Text segment
----------
Received 9th June 2011 , Accepted 13th September 2011

First published on 3rd November 2011


Abstract

In this paper, we introduce a facile and phosphine-free one-step solution method to synthesize size- and shape-controlled bismuth sulfide (Bi2S3) with hierarchical architectures. Changing variables, such as the reaction temperature, the ratio of precursors, and the concentration of oleic acid were observed to influence the resultant shape of Bi2S3 microstructures. For the formation of Bi2S3 hierarchical architectures, the crystal splitting growth mechanism played the dominant role. The absorption spectra were recorded at room temperature, which revealed that the obtained Bi2S3 product was a direct band gap semiconductor and the band gap Eg was estimated to be about 1.9 eV. Furthermore, the IV characteristics of the Bi2S3-based device show a significant increase by ca. 1 order of magnitude compared with the dark state, indicating an enhanced conductivity and high sensitivity. The response and decay times are estimated to be about 0.5 and 0.8 s, respectively, which are short enough for it to be an excellent candidate for high-speed and high-sensitivity photodetectors or optical switches. Thus the Bi2S3 hierarchies as building blocks may offer the potential for monolithic, low-cost and large-scale integration with CMOS electronics.


1. Introduction

During the past decades, chalcogenide semiconductor crystals have attracted broad attention due to their unique shape- and size-dependent physical and chemical properties, and much effort has been dedicated to achieving rational control over the morphology of the materials.1–3 Therefore, the ability to manipulate the morphology, size and size distribution of inorganic materials is still an important goal in modern materials physics and chemistry. As an important V–VI semiconductor material, bismuth sulfide (Bi2S3) has aroused extensive research interest for various potential applications in expanding the use of X-ray computed tomography imaging (CT),4 Schottky diode,5lithium ion battery6 and gas sensors.7 Moreover, Bi2S3 is a significant layered semiconductor with a direct band gap of 1.3 eV and large absorption coefficient,8 making it an ideal candidate for solution-processed visible-wavelength photodetectors.9–11 Hierarchical architectures possess a high surface to volume ratio with a large proportion of free open edges, and it is anticipated that such complex structures would offer new opportunities to explore their unique properties to fabricate electronic and photonic devices.12 Since the properties and performance of Bi2S3 are largely determined by their morphology, thus exploring more facile routes to synthesize Bi2S3 micro- and nano-scale structures are always desired. Many groups have focused on preparing Bi2S3 crystals by using various strategies, including template-assisted route,13–15solvothermal process,16–19 sonochemical approach,20 and vapor deposition method.21

Herein, based on one-step solution-phase method, we systematically synthesize a series of Bi2S3 hierarchical architectures through changing the reaction parameters in the synthetic system. According to these experimental results, the crystal splitting growth mechanism was contributed to forming these Bi2S3 hierarchical architectures. In addition, the IV characteristics of a Bi2S3–based device show a significant increase by ca. 1 order of magnitude compared with the dark state, indicating an enhanced conductivity and high sensitivity. The response and decay times were estimated to be about 0.5 and 0.8 s, respectively, which are short enough to enable it as an excellent candidate for high-speed and high-sensitivity photodetectors or optical switches.
----------
Instructions
1. In the bismuth sulfide paper excerpt, what are the estimated response and decay times of the Bi2S3-based device?
2. Continue the bismuth sulfide paper excerpt from where it stops.
----------
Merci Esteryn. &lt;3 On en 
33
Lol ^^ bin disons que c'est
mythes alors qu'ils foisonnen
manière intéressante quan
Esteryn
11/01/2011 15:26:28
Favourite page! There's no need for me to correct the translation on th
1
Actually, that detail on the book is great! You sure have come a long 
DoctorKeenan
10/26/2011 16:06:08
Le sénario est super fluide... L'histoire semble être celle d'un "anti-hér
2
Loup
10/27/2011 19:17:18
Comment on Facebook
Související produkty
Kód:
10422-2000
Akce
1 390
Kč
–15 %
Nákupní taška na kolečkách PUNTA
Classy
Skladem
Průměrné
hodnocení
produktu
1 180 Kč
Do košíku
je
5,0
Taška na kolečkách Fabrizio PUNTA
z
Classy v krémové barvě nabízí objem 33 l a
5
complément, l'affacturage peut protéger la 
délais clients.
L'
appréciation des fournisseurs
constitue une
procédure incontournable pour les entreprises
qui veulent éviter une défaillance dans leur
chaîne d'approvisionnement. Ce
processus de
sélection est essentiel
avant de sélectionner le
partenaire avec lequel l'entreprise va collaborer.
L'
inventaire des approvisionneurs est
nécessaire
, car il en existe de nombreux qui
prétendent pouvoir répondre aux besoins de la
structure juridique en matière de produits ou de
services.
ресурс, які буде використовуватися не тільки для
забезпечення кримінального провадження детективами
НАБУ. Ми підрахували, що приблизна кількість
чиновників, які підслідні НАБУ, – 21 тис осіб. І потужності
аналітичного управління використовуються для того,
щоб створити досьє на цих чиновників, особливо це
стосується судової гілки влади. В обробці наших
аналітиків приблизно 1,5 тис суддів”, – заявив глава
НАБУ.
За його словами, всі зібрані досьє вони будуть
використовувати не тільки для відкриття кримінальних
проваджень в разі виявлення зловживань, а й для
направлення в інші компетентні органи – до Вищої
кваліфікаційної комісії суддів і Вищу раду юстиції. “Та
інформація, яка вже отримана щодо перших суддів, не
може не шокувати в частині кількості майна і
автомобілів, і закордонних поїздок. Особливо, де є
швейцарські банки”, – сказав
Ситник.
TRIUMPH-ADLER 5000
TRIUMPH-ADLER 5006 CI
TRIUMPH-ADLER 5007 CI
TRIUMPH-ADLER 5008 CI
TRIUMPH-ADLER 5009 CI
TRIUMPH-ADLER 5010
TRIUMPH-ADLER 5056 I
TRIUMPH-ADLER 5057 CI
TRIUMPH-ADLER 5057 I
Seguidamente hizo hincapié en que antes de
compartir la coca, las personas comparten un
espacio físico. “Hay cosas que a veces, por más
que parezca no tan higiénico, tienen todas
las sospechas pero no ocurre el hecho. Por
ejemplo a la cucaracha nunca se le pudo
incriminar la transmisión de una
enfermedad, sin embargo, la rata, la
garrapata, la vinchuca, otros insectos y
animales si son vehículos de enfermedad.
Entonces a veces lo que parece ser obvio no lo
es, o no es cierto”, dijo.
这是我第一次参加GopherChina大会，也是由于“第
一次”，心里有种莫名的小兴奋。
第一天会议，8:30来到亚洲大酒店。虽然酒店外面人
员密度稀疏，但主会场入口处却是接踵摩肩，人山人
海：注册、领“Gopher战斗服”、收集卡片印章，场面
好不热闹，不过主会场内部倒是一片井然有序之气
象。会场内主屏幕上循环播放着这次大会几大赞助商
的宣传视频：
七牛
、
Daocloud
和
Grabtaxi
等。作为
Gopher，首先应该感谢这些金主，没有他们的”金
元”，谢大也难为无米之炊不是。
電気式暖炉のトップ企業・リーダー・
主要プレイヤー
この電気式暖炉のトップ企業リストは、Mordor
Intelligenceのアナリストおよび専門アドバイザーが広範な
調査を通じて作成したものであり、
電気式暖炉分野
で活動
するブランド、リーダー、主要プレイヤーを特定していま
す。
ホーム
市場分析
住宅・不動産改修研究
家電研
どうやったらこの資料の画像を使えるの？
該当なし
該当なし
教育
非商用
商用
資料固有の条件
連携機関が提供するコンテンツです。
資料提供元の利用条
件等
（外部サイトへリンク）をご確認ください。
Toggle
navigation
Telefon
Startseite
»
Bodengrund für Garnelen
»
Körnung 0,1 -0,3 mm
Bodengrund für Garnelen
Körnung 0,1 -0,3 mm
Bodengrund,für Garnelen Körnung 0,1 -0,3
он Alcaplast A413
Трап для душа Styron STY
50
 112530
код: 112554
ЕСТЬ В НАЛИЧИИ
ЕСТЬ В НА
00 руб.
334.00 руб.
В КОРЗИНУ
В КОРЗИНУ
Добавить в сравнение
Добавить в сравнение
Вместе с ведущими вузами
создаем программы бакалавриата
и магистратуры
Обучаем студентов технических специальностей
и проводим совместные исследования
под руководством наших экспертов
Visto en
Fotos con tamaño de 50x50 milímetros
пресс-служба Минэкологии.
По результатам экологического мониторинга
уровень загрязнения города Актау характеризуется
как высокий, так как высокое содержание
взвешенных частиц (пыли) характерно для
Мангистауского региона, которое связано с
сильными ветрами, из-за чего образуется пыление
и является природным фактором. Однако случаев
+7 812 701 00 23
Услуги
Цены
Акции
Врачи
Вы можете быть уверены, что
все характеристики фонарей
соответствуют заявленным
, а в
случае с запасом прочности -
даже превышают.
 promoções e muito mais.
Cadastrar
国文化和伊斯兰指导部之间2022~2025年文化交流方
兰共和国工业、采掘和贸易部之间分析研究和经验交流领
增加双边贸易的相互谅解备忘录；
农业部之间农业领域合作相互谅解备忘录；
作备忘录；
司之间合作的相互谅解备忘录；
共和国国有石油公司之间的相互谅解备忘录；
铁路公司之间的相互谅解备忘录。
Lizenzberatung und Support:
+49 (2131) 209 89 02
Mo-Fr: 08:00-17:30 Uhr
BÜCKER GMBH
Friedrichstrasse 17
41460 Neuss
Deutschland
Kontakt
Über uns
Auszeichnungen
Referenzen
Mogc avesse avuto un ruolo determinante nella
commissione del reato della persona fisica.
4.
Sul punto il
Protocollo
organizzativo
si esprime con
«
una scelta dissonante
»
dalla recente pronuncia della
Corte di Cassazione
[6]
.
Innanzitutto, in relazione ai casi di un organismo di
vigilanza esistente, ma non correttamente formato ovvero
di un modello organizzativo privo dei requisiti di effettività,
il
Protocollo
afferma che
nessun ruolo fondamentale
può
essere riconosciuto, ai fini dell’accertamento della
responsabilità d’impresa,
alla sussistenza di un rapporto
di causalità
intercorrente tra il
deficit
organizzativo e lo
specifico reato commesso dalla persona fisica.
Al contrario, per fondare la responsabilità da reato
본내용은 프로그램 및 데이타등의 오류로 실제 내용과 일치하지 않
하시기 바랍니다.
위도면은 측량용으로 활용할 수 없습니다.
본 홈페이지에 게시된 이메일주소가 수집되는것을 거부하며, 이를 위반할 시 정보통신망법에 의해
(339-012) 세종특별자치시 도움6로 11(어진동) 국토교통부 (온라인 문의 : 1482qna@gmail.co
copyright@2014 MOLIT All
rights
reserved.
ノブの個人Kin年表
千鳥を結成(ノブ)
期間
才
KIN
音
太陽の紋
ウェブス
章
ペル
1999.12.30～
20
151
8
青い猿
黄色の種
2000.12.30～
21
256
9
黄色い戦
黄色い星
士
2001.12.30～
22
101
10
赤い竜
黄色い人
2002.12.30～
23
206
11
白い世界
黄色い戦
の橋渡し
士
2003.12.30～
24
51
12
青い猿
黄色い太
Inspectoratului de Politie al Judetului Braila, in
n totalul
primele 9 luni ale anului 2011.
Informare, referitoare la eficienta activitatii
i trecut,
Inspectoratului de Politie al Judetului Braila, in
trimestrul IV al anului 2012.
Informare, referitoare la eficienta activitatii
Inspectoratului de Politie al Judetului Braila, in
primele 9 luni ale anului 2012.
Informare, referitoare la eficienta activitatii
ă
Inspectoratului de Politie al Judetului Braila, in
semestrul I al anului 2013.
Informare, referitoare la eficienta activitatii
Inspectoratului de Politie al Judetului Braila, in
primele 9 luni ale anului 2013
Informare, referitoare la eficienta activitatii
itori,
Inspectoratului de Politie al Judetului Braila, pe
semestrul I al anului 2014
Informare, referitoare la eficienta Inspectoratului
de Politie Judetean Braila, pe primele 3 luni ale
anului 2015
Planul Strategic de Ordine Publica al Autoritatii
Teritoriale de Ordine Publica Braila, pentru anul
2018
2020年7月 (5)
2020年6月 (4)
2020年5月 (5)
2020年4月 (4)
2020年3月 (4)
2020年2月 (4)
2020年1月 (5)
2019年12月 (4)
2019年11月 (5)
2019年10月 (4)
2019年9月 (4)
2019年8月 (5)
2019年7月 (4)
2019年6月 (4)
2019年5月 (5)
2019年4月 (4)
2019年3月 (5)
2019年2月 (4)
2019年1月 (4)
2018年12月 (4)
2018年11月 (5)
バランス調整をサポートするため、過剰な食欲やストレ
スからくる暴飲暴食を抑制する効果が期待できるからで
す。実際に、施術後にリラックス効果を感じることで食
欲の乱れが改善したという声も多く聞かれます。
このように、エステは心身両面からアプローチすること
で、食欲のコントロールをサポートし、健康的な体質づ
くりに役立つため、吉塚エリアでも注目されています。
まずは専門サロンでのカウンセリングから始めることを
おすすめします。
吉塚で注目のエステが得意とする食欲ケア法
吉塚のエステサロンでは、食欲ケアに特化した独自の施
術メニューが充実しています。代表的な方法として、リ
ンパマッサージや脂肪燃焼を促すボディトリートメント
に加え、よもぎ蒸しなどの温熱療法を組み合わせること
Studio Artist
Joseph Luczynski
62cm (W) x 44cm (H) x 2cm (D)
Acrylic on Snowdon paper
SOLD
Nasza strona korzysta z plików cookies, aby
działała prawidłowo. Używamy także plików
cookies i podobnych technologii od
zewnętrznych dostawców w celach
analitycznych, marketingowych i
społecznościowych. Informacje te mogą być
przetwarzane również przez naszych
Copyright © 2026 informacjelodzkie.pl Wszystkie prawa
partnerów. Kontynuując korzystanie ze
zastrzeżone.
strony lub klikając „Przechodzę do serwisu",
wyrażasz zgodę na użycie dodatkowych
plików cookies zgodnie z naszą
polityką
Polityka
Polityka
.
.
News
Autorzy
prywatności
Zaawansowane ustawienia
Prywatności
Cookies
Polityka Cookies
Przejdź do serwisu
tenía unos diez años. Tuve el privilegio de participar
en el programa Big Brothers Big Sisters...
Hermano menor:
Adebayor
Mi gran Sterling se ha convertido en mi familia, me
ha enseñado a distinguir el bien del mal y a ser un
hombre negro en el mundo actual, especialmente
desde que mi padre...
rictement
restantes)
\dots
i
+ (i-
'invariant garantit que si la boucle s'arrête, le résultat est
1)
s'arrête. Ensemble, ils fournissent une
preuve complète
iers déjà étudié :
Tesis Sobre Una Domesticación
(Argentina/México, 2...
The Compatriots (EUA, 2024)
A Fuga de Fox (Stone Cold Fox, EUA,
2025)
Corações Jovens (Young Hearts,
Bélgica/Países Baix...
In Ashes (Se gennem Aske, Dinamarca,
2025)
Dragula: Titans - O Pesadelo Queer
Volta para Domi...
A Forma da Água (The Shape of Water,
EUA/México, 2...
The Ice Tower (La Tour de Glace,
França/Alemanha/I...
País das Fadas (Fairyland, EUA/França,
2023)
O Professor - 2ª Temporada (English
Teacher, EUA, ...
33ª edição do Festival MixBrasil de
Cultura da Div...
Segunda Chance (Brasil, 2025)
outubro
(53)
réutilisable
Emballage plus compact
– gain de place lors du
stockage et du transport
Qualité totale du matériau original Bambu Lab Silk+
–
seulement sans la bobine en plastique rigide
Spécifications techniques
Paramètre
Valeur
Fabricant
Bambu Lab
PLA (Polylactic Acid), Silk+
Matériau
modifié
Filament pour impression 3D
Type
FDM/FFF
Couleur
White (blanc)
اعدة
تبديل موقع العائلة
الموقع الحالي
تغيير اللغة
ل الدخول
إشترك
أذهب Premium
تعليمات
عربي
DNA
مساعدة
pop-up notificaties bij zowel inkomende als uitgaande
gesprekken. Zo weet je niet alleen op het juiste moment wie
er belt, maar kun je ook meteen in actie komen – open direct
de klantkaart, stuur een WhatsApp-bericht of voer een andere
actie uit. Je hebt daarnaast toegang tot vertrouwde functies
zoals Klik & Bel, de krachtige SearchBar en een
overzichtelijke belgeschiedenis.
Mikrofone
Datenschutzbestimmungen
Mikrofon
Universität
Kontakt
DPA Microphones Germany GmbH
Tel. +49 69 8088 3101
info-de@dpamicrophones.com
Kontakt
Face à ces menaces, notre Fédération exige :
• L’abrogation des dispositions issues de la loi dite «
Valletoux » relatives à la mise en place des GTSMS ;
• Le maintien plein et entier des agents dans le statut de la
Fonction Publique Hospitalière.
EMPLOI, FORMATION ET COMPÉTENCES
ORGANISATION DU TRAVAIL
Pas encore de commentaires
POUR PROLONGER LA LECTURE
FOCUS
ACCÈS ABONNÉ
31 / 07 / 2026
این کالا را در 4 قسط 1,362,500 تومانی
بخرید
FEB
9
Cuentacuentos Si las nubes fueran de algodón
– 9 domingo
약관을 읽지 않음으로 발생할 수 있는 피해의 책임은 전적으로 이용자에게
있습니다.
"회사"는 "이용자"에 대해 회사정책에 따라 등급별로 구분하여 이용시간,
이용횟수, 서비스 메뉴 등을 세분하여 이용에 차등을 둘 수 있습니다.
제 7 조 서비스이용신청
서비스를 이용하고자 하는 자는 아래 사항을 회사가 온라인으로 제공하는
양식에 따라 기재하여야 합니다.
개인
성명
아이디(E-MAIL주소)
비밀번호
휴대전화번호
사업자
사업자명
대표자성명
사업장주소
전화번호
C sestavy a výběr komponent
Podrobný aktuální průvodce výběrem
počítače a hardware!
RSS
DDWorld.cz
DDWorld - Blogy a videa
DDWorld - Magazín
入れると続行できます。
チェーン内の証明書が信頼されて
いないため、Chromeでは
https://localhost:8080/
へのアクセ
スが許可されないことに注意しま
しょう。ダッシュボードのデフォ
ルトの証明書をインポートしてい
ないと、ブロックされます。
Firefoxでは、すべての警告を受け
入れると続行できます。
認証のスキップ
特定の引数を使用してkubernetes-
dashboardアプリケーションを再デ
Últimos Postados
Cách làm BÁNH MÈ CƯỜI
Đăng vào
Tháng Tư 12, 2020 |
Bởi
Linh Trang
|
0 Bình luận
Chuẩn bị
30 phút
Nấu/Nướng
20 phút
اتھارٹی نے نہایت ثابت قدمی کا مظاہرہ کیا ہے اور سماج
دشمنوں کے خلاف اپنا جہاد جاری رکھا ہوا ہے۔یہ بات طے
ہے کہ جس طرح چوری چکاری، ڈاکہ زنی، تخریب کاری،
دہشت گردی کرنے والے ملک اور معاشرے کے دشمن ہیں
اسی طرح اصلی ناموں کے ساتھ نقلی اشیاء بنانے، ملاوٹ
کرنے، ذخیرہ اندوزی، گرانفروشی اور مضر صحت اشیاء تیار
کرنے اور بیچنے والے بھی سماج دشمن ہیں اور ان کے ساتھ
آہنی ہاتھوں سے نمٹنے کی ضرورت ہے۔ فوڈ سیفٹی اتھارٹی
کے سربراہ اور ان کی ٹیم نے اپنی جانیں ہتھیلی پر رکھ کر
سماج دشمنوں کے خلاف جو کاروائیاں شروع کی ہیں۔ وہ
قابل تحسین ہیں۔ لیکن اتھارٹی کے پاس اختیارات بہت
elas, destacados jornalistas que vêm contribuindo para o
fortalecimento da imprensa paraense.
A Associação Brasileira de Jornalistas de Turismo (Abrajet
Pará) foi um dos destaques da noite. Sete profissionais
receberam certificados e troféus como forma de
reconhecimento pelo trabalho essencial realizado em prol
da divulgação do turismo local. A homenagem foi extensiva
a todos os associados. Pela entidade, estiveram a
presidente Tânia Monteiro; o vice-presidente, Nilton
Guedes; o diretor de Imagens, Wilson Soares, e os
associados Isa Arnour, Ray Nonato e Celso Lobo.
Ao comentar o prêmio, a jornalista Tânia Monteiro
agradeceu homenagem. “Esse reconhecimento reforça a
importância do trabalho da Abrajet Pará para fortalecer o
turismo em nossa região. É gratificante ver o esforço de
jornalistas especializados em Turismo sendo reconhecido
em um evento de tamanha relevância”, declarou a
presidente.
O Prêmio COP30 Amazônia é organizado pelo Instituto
----------
Responses in order
1. About 0.5 s for the response and 0.8 s for the decay.

2.
2. Experimental section

2.1. Chemicals

Bismuth(III) acetate (Bi(Ac)3, ≥ 99.99%), sulfur (S, 99.998%), oleic acid (OA, 90%) and 1-octadecene (ODE, 90%) were purchased from Aldrich. Toluene, methanol, chloroform and acetone were obtained from commercial sources. All chemicals were used without further purification.

2.2. Synthesis

All experiments were carried out using standard airless techniques: a vacuum/dry nitrogen gas Schlenk line was used for the synthesis and a nitrogen glove box for storing and handling air- and moisture-sensitive chemicals. Typically, 0.2 mmol of Bi(Ac)3, 1 mL of OA and 9 mL of ODE were loaded into a 50 mL three-neck flask in a glove box. Then the flask was sealed and taken out to connect to the Schlenk line equipped with thermocouple and mantle. The mixture was heated to 130 °C and degassed for 20 min to form a colorless solution and remove the moisture under a nitrogen flow and vigorous magnetic stirring conditions. Then the colorless solution was cooled to room temperature naturally. The sulfur precursor, a nearly colorless solution, containing 0.3 mmol of elemental sulfur and 1.5 mL of 1-octadecene, was added to the bismuth acetate solution. Finally, the mixed solution was heated to 180 °C rapidly and the reaction time was last for 2 h. The mixture solution changed color from colorless to brown gradually, indicating the formation of Bi2S3. The black precipitate was purified with toluene and methanol for the first time, and then a little of chloroform and an excess amount of acetone were added to be washed for another twice.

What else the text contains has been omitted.